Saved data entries

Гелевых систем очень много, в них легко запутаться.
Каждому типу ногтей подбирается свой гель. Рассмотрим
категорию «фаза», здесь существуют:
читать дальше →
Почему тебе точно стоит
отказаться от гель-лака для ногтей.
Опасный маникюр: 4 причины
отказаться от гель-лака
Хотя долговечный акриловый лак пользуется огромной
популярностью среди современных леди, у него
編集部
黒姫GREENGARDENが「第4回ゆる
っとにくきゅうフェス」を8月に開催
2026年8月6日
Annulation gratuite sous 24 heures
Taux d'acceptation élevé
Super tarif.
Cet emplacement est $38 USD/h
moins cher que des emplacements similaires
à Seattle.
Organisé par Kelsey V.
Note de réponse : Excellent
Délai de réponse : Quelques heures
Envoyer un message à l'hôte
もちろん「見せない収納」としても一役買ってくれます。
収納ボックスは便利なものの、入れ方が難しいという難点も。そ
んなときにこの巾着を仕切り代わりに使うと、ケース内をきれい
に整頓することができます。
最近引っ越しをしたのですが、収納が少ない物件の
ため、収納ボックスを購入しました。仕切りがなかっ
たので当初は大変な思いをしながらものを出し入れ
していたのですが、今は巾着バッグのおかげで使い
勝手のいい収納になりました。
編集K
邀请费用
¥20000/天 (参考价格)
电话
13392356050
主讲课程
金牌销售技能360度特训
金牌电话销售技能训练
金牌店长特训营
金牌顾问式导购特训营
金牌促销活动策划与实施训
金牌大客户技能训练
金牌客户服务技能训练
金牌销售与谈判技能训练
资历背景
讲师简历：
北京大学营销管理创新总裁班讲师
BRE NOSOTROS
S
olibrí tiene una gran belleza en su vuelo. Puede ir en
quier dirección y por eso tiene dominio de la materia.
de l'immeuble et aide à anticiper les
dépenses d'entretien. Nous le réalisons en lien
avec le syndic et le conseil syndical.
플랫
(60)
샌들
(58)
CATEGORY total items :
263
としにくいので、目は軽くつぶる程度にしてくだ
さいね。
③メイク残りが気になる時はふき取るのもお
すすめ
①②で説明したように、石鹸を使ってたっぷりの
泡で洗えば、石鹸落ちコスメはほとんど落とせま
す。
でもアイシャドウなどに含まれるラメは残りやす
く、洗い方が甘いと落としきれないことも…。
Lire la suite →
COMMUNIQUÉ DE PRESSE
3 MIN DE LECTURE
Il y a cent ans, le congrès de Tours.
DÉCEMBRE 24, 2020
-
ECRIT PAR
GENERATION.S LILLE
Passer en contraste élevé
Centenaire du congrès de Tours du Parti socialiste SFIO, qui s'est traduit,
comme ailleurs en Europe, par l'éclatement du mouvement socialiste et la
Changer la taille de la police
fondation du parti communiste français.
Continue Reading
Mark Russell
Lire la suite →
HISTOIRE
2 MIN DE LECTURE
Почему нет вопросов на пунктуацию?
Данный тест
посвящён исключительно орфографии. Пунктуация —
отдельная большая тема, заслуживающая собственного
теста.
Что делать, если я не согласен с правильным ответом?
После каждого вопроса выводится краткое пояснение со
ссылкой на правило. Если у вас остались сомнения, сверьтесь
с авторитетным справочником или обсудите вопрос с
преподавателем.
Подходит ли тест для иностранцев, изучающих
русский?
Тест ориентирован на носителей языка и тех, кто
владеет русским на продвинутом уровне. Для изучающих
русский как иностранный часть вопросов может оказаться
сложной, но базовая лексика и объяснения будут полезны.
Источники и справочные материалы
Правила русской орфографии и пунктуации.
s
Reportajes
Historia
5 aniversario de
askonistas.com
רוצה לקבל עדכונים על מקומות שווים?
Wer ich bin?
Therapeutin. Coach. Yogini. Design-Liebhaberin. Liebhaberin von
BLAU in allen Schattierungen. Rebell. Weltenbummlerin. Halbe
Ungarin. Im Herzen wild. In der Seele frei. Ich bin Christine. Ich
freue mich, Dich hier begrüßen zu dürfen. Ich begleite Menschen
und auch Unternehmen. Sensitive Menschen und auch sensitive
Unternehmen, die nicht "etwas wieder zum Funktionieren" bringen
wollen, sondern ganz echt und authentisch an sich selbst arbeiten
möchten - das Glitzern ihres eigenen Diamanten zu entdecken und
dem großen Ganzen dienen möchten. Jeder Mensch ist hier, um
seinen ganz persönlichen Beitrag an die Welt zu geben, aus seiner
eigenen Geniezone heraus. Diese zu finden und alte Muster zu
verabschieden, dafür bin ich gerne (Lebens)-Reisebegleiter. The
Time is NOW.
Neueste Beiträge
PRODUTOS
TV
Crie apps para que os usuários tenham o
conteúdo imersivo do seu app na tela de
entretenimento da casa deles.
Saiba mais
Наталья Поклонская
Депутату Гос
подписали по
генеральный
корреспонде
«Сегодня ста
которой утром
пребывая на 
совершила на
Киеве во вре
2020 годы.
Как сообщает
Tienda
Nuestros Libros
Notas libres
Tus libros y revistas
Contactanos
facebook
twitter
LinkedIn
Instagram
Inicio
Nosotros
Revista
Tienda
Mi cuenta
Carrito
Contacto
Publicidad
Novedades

### [ABOUT THIS TASK]
From the opening line of the data above, please print each line as written up to and including the line that contains "quier dirección y", and nothing more.

### [EXERCISE RESPONSE]
Гелевых систем очень много, в них легко запутаться.
Каждому типу ногтей подбирается свой гель. Рассмотрим
категорию «фаза», здесь существуют:
читать дальше →
Почему тебе точно стоит
отказаться от гель-лака для ногтей.
Опасный маникюр: 4 причины
отказаться от гель-лака
Хотя долговечный акриловый лак пользуется огромной
популярностью среди современных леди, у него
編集部
黒姫GREENGARDENが「第4回ゆる
っとにくきゅうフェス」を8月に開催
2026年8月6日
Annulation gratuite sous 24 heures
Taux d'acceptation élevé
Super tarif.
Cet emplacement est $38 USD/h
moins cher que des emplacements similaires
à Seattle.
Organisé par Kelsey V.
Note de réponse : Excellent
Délai de réponse : Quelques heures
Envoyer un message à l'hôte
もちろん「見せない収納」としても一役買ってくれます。
収納ボックスは便利なものの、入れ方が難しいという難点も。そ
んなときにこの巾着を仕切り代わりに使うと、ケース内をきれい
に整頓することができます。
最近引っ越しをしたのですが、収納が少ない物件の
ため、収納ボックスを購入しました。仕切りがなかっ
たので当初は大変な思いをしながらものを出し入れ
していたのですが、今は巾着バッグのおかげで使い
勝手のいい収納になりました。
編集K
邀请费用
¥20000/天 (参考价格)
电话
13392356050
主讲课程
金牌销售技能360度特训
金牌电话销售技能训练
金牌店长特训营
金牌顾问式导购特训营
金牌促销活动策划与实施训
金牌大客户技能训练
金牌客户服务技能训练
金牌销售与谈判技能训练
资历背景
讲师简历：
北京大学营销管理创新总裁班讲师
BRE NOSOTROS
S
olibrí tiene una gran belleza en su vuelo. Puede ir en
quier dirección y por eso tiene dominio de la materia.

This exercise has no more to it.